BEGIN Provided passage

Yeah, I know, blah blah antisocial behaviour blah blah public nuisance blah blah corporate responsibility, you know as well as I do that’s horseshit. Everyone who works in the shop lives within 3 streets of it, we KNOW who the little trouble-making shites are and don’t serve them. Not that it makes a blind bit of difference, as their white-trash parents just come in to buy chemicider, WKD and own-brand vodka-type substance for them anyway. But it’s one more result for the crime statistics, so we get hit.

End result of which is: one of my comrades loses his job, gets an £80 fine and a caution on his record. Which, when you’re a year away from graduating and competing for jobs, is a bit of a kick in the nuts. Also, we now have to operate “Challenge 25” – anyone who looks below that age gets asked for ID. And the local 5-oh were very clear on this point; The only forms of acceptable ID are a photo driving license, a valid passport, or a PASS card. NO EXCEPTIONS.

Cut to two nights later.

“Next please!” He puts 8 Stella on the counter. I scrutinise his face. Could be 26. Could be 22. Could be some freak with a gladular problem specifically picked out by the Babylon just to get me in trouble. Play it safe. “Do you have any ID please sir?”

“ID?” He looks baffled. His girlfriend giggles slightly.

“Passport, driving license…?”

“Uh…no. I’ve got this though,” he says, and pulls out…

A Lancashire Constabulary warrant card.

“I’m sorry sir, this doesn’t have your date of birth on it.”

“You what?”

END Provided passage
BEGIN Source information

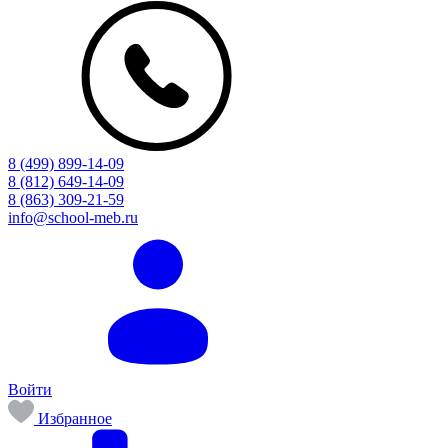
8 (499) 899-14-09
8 (812) 649-14-09
8 (863) 309-21-59
info@school-meb.ru
Войти
Избранное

END Source information

- **Assignment 1**
Do the following statements agree with the shop account? Answer each with yes or no and quote the deciding words of the text. (a) After the new rules, the only acceptable forms of ID are a photo driving license, a valid passport, or a PASS card. (b) The customer put 6 Stella on the counter. (c) The colleague who lost his job also got an £80 fine.
- **Assignment 2**
Carry on the shop account from its final line.

- **Reply 1**
(a) Yes: "The only forms of acceptable ID are a photo driving license, a valid passport, or a PASS card."
(b) No: "He puts 8 Stella on the counter."
(c) Yes: "one of my comrades loses his job, gets an £80 fine and a caution on his record."

- **Reply 2**
“Your colleagues were very insistent on this point sir. I’m afraid I cannot accept it.” I hand back the card and put his beers behind the counter. “If you’d care to return with a passport, driving license or PASS card showing your date of birth and the PASS hologram we’d be delighted to serve you. Please close the door on your way out.” He looks as if he’s about to kick off, but thinks better of it, just gives me the Standard Issue Copper Hard Stare and walks off. At least two people in the queue behind him are openly laughing as he leaves.

Petty regulations? We can play that game too, you bastards.

Bastards of Shop: Must Have Been the Test Purchase

Off Licence selling cheap booze

She looks approximately 18.

HER: Hiya, you OK? Just this please [hands me a bottle of Jacques]
ME: OK…sorry, it’s policy, do you have any ID?
HER: I haven’t. Sorry.
ME: I can’t serve you then. Sorry.
HER: [Breezily] Oh, that’s ok. See ya!

Must have been the test purchaser. No swearing? Civil? Not pointlessly abusive to people with a job?

It has to be some kind of elaborate trap.

Well, thank Yahweh we didn’t serve them, eh? We’ll just get on with our legally mandated business of serving enormous amounts of poison to people who should, but never will, know better, and by stopping some poor sod from having a couple of pear ciders after their GCSEs have finished, we’ll pretend we’re saving the cocking planet.

Really, I’ve spent the best part of two years at the front line of selling booze to idiots, and I feel I have some expertise on the subject – THE PROBLEM IS NOT 16-YEAR OLDS. It’s not even 18-year olds. The problem is grown-ups.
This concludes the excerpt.